The conventional wisdom about Barack Obama’s path to reelection is that, though the president is unpopular, he will run a strongly negative campaign against the GOP nominee – tarring him as a radical or (in the case of Mitt Romney) an unprincipled flip-flopper. Thus, voters who might not be happy with him will nevertheless support his reelection because it’s better to back the devil you know than the devil you don’t know.
The template for this is supposedly the George W. Bush 2004 campaign, which is ironic because Democrats howled in protest over the allegedly extreme negativity of that contest. Regardless, Obama hopes to do what Bush did to John Kerry: attack him so relentlessly that people can’t support him.
What to make of this approach? Put simply: It is a weak political strategy with little historical evidence to validate it.
To start, we have to clear away the confusion generated by the conventional wisdom. And let’s begin with this simple chart, with data pulled from the 2004 exit poll.
This should really dismiss the notion that Bush won because he made Kerry unelectable. The election that year was a referendum on Bush: people who disapproved of him voted overwhelmingly for Kerry; people who approved of him voted overwhelmingly for Bush. In fact, the Bush approvers/Kerry voters were more numerous than the Bush disapprovers/Bush voters.
This pattern was repeated across the 50 states. Consider the following chart.
The takeaway point from this is that the strategy Obama plans to run in 2012 scored Bush exactly zero electoral votes in 2004. In most states, we see the same pattern as we did nationwide: Bush won between 5 and 10 percent of people who disapprove of him, far too small a portion to swing any states his way.
If anything, Kerry did a better job at peeling away voters from the “other” side than Bush did. Bush’s job approval among 2004 voters was 53 percent, yet he won just short of 51 percent of the vote – because about 10 percent of all Bush supporters chose to back Kerry. These Bush approvers/Kerry voters cost Bush four states.
This trend in 2004 is not particularly unique. The following data is from the American National Elections Study, which has tracked presidential job approval among voters since 1972.
Notice that the only two years where we see a substantial amount of support for the incumbent president among disapprovers are 1972 and 1980 – but neither election should be of much solace to Obama.
In 1972 the Democrats nominated George McGovern, and accordingly Richard Nixon picked up a substantial amount of support from Democrats who were alienated by his candidacy (the 1972 platform was arguably the most radical platform ever adopted by a major political party). That’s unlikely to happen this time around; Obama will not win much more than 7 or 8 percent of Republicans.

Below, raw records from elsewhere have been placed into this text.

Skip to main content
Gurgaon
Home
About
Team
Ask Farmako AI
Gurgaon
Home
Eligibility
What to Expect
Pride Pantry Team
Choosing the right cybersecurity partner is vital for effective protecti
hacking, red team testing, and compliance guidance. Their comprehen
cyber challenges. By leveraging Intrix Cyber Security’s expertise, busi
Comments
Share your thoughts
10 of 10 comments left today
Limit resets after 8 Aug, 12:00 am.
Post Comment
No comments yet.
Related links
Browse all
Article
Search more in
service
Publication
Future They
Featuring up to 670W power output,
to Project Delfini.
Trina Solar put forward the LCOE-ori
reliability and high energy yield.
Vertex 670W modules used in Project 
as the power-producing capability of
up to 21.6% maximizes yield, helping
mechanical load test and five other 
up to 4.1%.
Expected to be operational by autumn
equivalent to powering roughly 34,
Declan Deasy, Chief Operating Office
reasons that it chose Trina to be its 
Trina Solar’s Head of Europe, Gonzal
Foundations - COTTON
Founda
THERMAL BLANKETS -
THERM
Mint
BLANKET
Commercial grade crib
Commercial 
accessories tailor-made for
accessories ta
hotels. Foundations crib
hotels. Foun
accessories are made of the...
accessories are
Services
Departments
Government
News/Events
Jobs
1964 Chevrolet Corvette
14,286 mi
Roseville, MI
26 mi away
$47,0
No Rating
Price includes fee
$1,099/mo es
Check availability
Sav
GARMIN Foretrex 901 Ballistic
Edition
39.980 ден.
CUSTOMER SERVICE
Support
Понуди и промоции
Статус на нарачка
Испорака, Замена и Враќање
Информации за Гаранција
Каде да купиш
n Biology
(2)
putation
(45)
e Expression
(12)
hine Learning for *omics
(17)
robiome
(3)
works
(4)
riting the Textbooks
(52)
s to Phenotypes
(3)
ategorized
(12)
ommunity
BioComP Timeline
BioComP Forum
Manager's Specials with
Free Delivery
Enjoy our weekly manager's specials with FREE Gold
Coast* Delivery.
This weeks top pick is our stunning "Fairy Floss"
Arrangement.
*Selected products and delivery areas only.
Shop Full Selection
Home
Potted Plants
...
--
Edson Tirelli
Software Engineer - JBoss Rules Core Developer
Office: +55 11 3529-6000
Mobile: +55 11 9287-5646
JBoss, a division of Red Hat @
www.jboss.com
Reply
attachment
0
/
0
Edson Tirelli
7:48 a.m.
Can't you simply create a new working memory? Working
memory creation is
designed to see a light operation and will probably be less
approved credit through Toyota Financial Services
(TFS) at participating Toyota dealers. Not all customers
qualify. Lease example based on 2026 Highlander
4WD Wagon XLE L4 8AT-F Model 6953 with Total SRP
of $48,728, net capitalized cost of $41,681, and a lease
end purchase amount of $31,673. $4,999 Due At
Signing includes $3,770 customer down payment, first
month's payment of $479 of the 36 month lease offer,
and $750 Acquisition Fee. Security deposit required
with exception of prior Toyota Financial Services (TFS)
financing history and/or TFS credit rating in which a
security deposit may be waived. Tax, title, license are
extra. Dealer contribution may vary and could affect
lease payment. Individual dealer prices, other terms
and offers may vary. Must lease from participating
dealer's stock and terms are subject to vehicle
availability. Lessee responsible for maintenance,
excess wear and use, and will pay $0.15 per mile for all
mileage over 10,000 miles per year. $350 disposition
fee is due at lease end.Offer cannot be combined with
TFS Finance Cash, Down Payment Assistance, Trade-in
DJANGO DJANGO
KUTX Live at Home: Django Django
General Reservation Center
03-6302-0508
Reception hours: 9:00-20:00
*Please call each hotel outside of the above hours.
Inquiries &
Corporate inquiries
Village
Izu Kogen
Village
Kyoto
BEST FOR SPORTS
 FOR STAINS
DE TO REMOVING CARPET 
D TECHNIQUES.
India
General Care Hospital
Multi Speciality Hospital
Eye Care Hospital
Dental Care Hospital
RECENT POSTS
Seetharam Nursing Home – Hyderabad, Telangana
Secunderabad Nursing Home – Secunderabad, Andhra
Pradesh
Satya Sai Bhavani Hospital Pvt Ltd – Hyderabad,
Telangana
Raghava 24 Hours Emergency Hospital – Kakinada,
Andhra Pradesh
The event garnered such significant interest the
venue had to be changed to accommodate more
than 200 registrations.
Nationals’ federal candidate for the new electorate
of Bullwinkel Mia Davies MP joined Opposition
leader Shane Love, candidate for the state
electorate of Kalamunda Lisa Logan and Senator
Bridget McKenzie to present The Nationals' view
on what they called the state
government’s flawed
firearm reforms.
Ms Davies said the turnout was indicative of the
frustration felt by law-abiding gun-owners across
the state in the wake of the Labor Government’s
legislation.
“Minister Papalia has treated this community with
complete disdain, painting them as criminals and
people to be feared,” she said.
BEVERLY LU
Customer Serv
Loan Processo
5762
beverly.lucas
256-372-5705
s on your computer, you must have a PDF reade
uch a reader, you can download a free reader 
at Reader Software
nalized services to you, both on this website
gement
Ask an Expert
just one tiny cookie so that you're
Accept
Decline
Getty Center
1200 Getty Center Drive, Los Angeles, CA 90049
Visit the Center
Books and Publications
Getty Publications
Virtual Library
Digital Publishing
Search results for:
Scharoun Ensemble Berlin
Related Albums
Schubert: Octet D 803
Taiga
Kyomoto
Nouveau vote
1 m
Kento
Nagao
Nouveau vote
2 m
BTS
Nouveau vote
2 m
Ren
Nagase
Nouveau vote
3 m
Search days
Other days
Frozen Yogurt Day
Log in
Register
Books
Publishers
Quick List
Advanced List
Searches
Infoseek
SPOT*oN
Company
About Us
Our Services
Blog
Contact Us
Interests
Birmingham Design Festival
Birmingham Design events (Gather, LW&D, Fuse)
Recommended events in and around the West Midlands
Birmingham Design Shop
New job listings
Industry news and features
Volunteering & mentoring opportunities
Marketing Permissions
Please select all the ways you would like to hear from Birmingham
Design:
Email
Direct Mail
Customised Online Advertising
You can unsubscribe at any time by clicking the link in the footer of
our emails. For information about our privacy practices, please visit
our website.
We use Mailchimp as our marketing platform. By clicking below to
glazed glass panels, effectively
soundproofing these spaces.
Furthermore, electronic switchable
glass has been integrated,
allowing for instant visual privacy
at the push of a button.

As for 1980, Jimmy Carter’s approval among Democrats that year was very tepid; the pre-election Gallup poll had him at just 61 percent among his own partisans. A good portion of those disapproving Democrats held their noses and voted for Carter, anyway. Again, this is not a good comparison to Obama, as it is unlikely that he’ll win anything less than 90 percent of Democratic voters.
So, can Obama win by running against the GOP nominee? I'd say no -- at least not if can't bring something positive to the table. If Obama is unpopular on Election Day, it will take a miracle (e.g. the GOP nominating an extraordinarily weak candidate) for him to win. History suggests that, if anything, the president is more likely to lose approvers than win disapprovers.
And note here that we are talking about the voters, who historically tend not to be as pro-Democratic, and thus not as partial to Obama, as the entire adult population. In fact, the exit poll in 2004, which had Bush's net approval at +7, showed him in better standing than almost all of the major media polls taken just prior to the election.
I recognize that the Obama campaign team needs to put out some sort of message about how it wins next year. I also recognize that the media is duty-bound to report on it, relatively uncritically. However, this is just not a viable strategy, at least not without a significant uptick in the president's own standing. If he is still as unpopular as he has basically been for the last sixteen months, he can’t win by running against his opposition. Barring the possibility that the GOP nominates a 21st century version of George McGovern, Obama wins if and only if a majority of voters think he’s doing a good job.